The paper addresses several conference themes: providing insight into the politics of opposition at a mid-point in the fossil fuel supply chain, examining the role of litigation, examining the strategies and impact of social movements, and documenting synergy with other policy objectives, including local air quality. As a litigant against the Canadian project, the author also will reflect on tensions but also mutual reinforcement of scholarship and activism.


Disrupting carbon lock-in: The catalytic impact of the fossil fuel divestment movement

Noel Healy, Gregory Trencher, and Geoffrey Supran

The rapidly diminishing carbon budget for holding global warming below 2 °C requires more explicit interventions to curb fossil fuel extraction and supply. Whilst demand-side policies are acknowledged and utilized around the world, restrictive supply-side strategies are generally underappreciated and underexploited by policy makers and scholars. As such, the urgent necessity to limit fossil fuel extraction is not driving significant policy change in coal mining nations like China, India, USA and Australia (Blondeel and Van de Graaf, 2017). The “keep it in the ground” ideology and objective of the fossil fuel divestment (FFD) movement is therefore a critical societal effort to tackle inaction from governments.
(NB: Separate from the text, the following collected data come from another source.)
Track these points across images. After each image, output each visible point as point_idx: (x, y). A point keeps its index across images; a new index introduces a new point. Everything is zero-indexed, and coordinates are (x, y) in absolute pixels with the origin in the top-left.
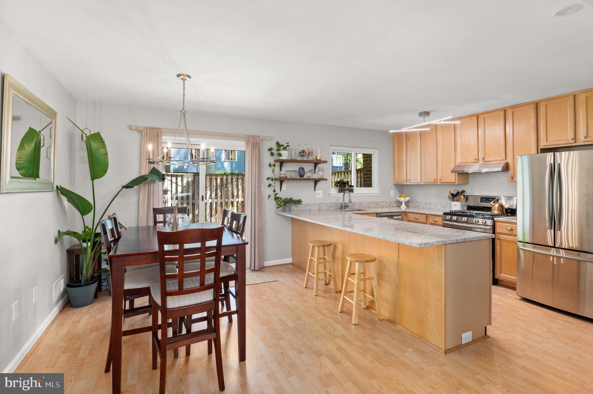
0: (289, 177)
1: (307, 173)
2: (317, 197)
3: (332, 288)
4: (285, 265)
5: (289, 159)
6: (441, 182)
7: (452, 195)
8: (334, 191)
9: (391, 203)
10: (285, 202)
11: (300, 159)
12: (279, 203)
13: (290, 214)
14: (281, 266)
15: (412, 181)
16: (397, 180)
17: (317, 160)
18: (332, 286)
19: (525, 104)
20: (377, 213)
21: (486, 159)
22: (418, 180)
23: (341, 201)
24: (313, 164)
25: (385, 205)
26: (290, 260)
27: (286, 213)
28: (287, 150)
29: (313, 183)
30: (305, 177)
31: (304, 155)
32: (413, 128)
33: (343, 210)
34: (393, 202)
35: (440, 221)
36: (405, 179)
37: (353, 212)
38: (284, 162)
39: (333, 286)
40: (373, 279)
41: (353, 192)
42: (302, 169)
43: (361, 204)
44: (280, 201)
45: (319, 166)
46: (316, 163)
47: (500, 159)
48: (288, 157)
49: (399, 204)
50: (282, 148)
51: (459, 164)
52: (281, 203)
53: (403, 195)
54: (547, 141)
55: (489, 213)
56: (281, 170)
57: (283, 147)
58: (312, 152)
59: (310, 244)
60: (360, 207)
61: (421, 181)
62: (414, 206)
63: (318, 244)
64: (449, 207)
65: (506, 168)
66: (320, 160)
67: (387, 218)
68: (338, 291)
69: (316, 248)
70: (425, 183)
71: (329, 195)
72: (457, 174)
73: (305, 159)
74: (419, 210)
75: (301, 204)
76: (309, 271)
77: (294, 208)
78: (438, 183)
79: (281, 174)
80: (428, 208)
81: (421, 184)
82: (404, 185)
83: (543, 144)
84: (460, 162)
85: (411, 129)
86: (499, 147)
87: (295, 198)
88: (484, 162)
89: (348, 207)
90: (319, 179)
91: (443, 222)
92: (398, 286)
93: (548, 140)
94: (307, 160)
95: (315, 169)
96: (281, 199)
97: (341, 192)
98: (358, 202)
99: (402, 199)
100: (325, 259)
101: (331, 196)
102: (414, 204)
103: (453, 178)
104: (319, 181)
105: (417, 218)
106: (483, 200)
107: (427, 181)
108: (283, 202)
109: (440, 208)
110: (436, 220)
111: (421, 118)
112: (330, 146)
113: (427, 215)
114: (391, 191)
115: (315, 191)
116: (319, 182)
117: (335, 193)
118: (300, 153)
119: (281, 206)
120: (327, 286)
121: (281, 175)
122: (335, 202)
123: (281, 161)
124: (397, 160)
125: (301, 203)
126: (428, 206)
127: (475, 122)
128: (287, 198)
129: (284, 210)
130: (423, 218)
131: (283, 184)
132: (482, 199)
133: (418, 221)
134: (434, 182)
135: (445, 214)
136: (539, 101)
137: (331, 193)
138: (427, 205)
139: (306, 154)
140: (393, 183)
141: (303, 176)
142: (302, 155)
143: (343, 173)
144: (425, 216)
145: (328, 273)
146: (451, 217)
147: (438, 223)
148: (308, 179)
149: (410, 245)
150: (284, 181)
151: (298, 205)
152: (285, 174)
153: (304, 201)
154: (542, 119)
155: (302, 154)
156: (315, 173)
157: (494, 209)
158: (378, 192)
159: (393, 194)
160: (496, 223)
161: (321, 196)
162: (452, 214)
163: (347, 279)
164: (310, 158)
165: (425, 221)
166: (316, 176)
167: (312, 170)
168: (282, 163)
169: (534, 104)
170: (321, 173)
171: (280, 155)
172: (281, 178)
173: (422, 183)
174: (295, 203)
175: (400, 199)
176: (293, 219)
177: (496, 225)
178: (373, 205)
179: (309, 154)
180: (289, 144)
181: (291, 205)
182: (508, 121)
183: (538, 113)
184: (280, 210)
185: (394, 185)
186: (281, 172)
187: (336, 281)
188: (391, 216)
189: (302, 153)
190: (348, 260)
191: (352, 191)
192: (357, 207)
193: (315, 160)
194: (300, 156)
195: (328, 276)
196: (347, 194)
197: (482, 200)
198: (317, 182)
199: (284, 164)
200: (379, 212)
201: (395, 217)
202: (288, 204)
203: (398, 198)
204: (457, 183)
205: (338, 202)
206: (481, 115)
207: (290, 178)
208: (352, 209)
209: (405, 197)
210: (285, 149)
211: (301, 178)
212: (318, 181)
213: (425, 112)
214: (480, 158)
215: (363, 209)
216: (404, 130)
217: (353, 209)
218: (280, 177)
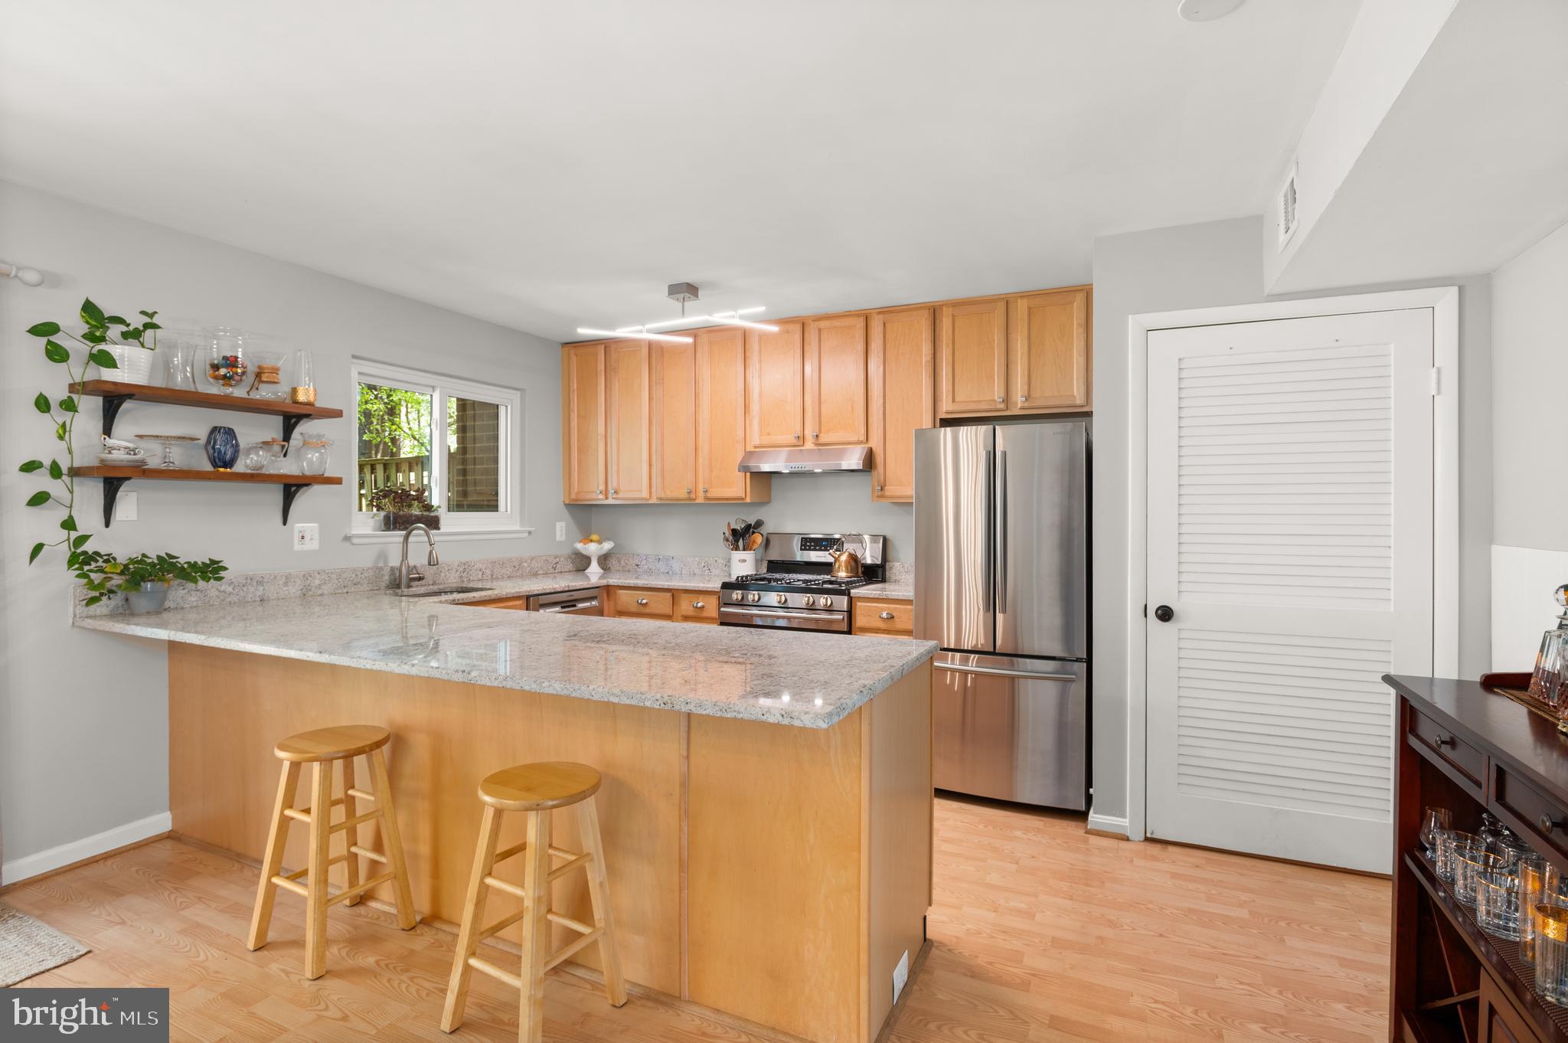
0: (154, 463)
1: (249, 451)
2: (297, 547)
3: (385, 913)
4: (134, 849)
5: (159, 383)
6: (706, 498)
7: (734, 532)
8: (365, 523)
9: (557, 560)
10: (133, 574)
11: (215, 389)
12: (96, 582)
13: (164, 625)
14: (109, 862)
15: (621, 495)
16: (576, 490)
17: (296, 402)
18: (385, 902)
19: (911, 307)
20: (528, 597)
21: (823, 439)
22: (641, 491)
23: (395, 561)
24: (279, 420)
25: (542, 569)
26: (162, 822)
27: (136, 625)
28: (143, 346)
29: (276, 496)
30: (239, 467)
31: (237, 378)
32: (648, 331)
33: (405, 593)
34: (562, 559)
35: (711, 606)
36: (602, 487)
37: (444, 597)
38: (130, 396)
39: (390, 904)
40: (592, 860)
41: (439, 529)
42: (226, 433)
43: (466, 567)
44: (101, 570)
45: (303, 428)
46: (292, 417)
47: (855, 439)
48: (151, 377)
49: (581, 562)
50: (114, 331)
51: (755, 447)
52: (111, 579)
53: (594, 537)
54: (953, 401)
55: (828, 577)
56: (107, 431)
57: (124, 328)
58: (275, 371)
59: (281, 754)
60: (461, 576)
61: (650, 493)
62: (623, 567)
63: (326, 750)
64: (720, 565)
65: (870, 462)
66: (310, 404)
67: (558, 609)
68: (418, 918)
69: (316, 767)
70: (661, 499)
71: (347, 538)
72: (748, 474)
73: (239, 392)
74: (637, 578)
75: (222, 578)
76: (276, 871)
77: (180, 593)
78: (697, 502)
79: (110, 450)
80: (662, 570)
81: (650, 502)
82: (592, 505)
83: (946, 408)
84: (757, 442)
85: (641, 331)
86: (852, 408)
87: (189, 552)
88: (816, 444)
89: (420, 579)
90: (304, 477)
91: (722, 609)
92: (683, 866)
93: (956, 400)
94: (246, 396)
95: (287, 437)
96: (109, 559)
97: (395, 529)
98: (456, 564)
99: (593, 549)
100: (350, 802)
101: (353, 544)
102: (622, 562)
103: (737, 486)
104: (307, 485)
105: (644, 601)
106: (808, 544)
107: (670, 494)
108: (122, 573)
109: (696, 571)
110: (699, 605)
111: (674, 304)
112: (354, 357)
113: (674, 594)
114: (557, 523)
115: (285, 523)
116: (305, 488)
117: (369, 531)
118: (215, 367)
119: (111, 591)
120: (361, 910)
121: (110, 453)
122: (371, 566)
123: (111, 388)
124: (578, 430)
125: (223, 574)
126: (663, 567)
127: (798, 337)
128: (144, 555)
129: (127, 612)
130: (662, 603)
131: (119, 494)
132: (806, 543)
133: (647, 610)
134: (686, 496)
135: (726, 586)
136: (941, 303)
137: (353, 533)
138: (661, 562)
139: (244, 373)
140: (562, 499)
141: (229, 464)
142: (225, 377)
143: (382, 466)
144: (669, 595)
145: (365, 854)
146: (742, 594)
147: (705, 614)
148: (255, 477)
149: (786, 721)
150: (129, 479)
151: (201, 584)
152: (133, 451)
153: (235, 566)
154: (944, 347)
155: (223, 371)
156: (285, 455)
157: (839, 567)
158: (517, 528)
159: (564, 531)
160: (856, 605)
161: (312, 545)
162: (742, 584)
163: (482, 882)
164: (265, 393)
165: (668, 610)
166: (288, 467)
167: (274, 441)
168: (114, 400)
169: (929, 309)
170: (313, 456)
171: (106, 360)
172: (106, 466)
173: (654, 501)
174: (189, 574)
175: (585, 548)
176: (173, 646)
177: (856, 608)
178: (504, 571)
179: (258, 375)
180: (156, 320)
181: (169, 587)
182: (873, 344)
183: (937, 332)
184: (105, 611)
185: (565, 505)
186: (110, 442)
187: (408, 886)
188: (567, 602)
189: (227, 368)
190: (484, 804)
191: (433, 523)
192: (453, 580)
193: (289, 401)
194: (216, 378)
195: (363, 869)
196: (419, 535)
197: (805, 545)
198: (296, 492)
199: (127, 405)
200: (536, 592)
201: (581, 605)
202: (149, 585)
203: (579, 546)
204: (748, 500)
205: (381, 565)
206: (812, 323)
207: (163, 467)
208: (435, 588)
209: (600, 542)
210: (133, 335)
211: (222, 470)
212: (299, 486)
213: (688, 283)
214: (809, 433)
215: (472, 585)
216: (621, 333)
217: (441, 587)
218: (102, 461)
By focusing on the politics of decarbonization, this paper analyzes how the FFD movement (U.S. and worldwide) disrupts three types of carbon lock-in: (1) infrastructural and technological lock-in (2) institutional lock-in, and (3) energy cultures lock-in. We highlight how the FFD movement shifts attention to the resistance by the incumbent fossil fuel regime and its key actors as the most significant obstacle to fundamental changes in energy systems. By stigmatizing fossil fuel regime actors and investors and actors who serve them, the FFD movement is establishing new norms for energy investments and catalyzing powerful supportive political coalitions, and conflict dynamics, which are central to disrupting carbon lock-in (Bernstein & Hoffmann, 2018). We demonstrate how FFD adds to the pressure on governments to implement supply-side climate-related energy policies and is encouraging societal acceptance and demand for policies that foster lower carbon emissions trajectories. This study reinforces the critical and catalytic role that anti-fossil fuel politics and sub-national climate actions ultimately play within the new paradigm of global climate governance embodied in the Paris Agreement.


Challenging status quo through supply-side initiatives in Norway:  Way out or far out?
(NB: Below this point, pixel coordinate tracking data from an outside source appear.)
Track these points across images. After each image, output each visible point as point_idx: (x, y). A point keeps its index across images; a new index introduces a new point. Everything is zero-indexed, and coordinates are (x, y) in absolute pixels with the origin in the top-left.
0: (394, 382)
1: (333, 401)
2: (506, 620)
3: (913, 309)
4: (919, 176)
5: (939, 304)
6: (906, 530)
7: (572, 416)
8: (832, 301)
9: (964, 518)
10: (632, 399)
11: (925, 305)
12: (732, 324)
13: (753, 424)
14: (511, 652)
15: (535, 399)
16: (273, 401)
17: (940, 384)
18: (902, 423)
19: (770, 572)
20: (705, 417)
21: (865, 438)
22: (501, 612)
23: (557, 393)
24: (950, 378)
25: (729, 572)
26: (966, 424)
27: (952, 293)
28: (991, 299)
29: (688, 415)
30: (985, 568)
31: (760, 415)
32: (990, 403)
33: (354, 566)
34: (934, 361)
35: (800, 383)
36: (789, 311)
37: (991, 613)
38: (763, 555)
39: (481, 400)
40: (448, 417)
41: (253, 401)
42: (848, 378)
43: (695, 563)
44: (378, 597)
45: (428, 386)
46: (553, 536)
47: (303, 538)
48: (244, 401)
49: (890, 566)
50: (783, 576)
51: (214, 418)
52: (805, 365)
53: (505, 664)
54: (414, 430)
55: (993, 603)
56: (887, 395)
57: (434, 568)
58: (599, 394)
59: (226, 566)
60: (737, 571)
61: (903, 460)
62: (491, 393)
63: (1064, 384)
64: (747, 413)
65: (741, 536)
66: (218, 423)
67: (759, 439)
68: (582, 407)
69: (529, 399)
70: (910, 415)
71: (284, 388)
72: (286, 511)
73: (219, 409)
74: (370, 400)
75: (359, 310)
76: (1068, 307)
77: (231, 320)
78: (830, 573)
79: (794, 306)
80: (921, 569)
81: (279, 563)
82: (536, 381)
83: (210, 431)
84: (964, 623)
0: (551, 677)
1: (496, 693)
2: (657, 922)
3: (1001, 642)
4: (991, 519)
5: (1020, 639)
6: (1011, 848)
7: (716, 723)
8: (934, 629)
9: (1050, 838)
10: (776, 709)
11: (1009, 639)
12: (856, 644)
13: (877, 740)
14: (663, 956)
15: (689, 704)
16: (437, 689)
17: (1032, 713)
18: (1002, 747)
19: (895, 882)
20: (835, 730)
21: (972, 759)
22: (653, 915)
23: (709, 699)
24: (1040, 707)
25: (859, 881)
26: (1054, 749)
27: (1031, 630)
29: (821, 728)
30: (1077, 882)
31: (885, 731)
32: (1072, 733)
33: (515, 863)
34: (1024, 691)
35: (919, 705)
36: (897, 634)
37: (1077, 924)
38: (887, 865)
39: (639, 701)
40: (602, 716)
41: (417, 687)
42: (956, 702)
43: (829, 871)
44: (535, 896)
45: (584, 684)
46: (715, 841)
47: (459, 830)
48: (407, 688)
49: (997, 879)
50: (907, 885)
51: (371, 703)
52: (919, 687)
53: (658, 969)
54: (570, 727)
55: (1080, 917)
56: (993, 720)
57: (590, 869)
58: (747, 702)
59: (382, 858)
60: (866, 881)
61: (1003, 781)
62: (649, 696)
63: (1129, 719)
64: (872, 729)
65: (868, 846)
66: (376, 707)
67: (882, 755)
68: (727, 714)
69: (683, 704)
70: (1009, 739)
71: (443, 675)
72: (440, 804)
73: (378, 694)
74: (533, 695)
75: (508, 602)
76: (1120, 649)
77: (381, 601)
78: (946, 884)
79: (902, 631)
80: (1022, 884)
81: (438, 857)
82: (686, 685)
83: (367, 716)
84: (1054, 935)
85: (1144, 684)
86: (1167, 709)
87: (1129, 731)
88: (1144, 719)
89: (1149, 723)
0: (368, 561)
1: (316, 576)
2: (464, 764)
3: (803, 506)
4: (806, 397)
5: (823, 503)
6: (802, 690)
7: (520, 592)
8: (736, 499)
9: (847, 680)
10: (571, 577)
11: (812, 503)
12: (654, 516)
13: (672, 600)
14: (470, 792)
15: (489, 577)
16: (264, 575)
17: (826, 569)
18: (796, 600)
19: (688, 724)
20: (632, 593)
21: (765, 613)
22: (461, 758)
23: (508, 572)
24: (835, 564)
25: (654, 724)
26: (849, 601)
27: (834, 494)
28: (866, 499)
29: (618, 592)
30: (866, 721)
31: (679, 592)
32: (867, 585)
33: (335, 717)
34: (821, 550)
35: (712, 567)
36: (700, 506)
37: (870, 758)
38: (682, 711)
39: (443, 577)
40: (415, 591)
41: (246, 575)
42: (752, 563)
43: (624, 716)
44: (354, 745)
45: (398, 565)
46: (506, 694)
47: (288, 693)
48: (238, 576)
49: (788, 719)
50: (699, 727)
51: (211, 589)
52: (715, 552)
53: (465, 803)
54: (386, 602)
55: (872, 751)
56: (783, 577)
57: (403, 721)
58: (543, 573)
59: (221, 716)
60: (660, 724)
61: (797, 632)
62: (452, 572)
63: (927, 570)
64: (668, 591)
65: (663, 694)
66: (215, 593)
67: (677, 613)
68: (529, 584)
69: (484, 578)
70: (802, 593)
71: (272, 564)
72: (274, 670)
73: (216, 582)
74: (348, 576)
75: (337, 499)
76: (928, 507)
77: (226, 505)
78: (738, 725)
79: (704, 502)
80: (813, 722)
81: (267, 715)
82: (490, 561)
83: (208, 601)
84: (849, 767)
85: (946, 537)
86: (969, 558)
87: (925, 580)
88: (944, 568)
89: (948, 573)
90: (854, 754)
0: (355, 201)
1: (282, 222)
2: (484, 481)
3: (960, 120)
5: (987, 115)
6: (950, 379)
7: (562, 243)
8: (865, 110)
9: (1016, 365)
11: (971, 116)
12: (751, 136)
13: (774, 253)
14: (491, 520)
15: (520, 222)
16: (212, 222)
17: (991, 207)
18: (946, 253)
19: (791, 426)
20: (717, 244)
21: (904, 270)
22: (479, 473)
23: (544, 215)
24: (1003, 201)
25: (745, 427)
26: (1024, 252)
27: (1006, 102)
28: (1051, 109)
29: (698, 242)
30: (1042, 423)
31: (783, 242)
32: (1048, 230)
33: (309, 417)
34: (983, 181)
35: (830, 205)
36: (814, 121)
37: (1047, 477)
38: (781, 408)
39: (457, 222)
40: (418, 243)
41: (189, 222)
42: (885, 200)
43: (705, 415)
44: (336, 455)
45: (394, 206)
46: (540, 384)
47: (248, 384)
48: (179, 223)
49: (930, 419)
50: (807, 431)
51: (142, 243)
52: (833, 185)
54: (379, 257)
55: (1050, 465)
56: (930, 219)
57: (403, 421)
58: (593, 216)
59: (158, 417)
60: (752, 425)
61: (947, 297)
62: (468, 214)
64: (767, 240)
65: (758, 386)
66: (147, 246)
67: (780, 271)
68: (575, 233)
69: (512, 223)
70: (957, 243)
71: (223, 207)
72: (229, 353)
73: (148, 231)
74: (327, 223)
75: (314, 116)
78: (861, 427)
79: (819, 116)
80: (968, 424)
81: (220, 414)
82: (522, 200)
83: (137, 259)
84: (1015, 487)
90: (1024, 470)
Berit Kristoffersen and Bård Lahn

Environmental mobilization against oil and gas production is as old as the activity itself in Norway, where access to new areas for oil and gas has been the longest standing political conflict. Over the last ten years, political debates have shifted, where climate and oil have become increasingly interlinked, and the dependence upon the oil and gas is sector is challenged by a broader set of actors. Deliberatively leaving oil in the ground for climate reasons is thus a new strategy,  where the Paris agreement is being used to question whether there is space for more ‘Norwegian’ oil in the global carbon budget and its links to potentially l stranded assets. The political and economic fossil fuel dominance of the Norwegian state  is thus being challenged by the realization that Norway is facing a post-petroleum era sooner rather than later. The environmental movement does not have a unified strategy, ranging from the Greenpeace initiated court case, to broad compromises where some areas can be granted to the industry. This paper analyses the evolution of the Norwegian Environmental movement’s  strategy in efforts to limit oil production, in light of the movement’s historical embeddedness in the Norwegian corporatist model of state-civil society relations.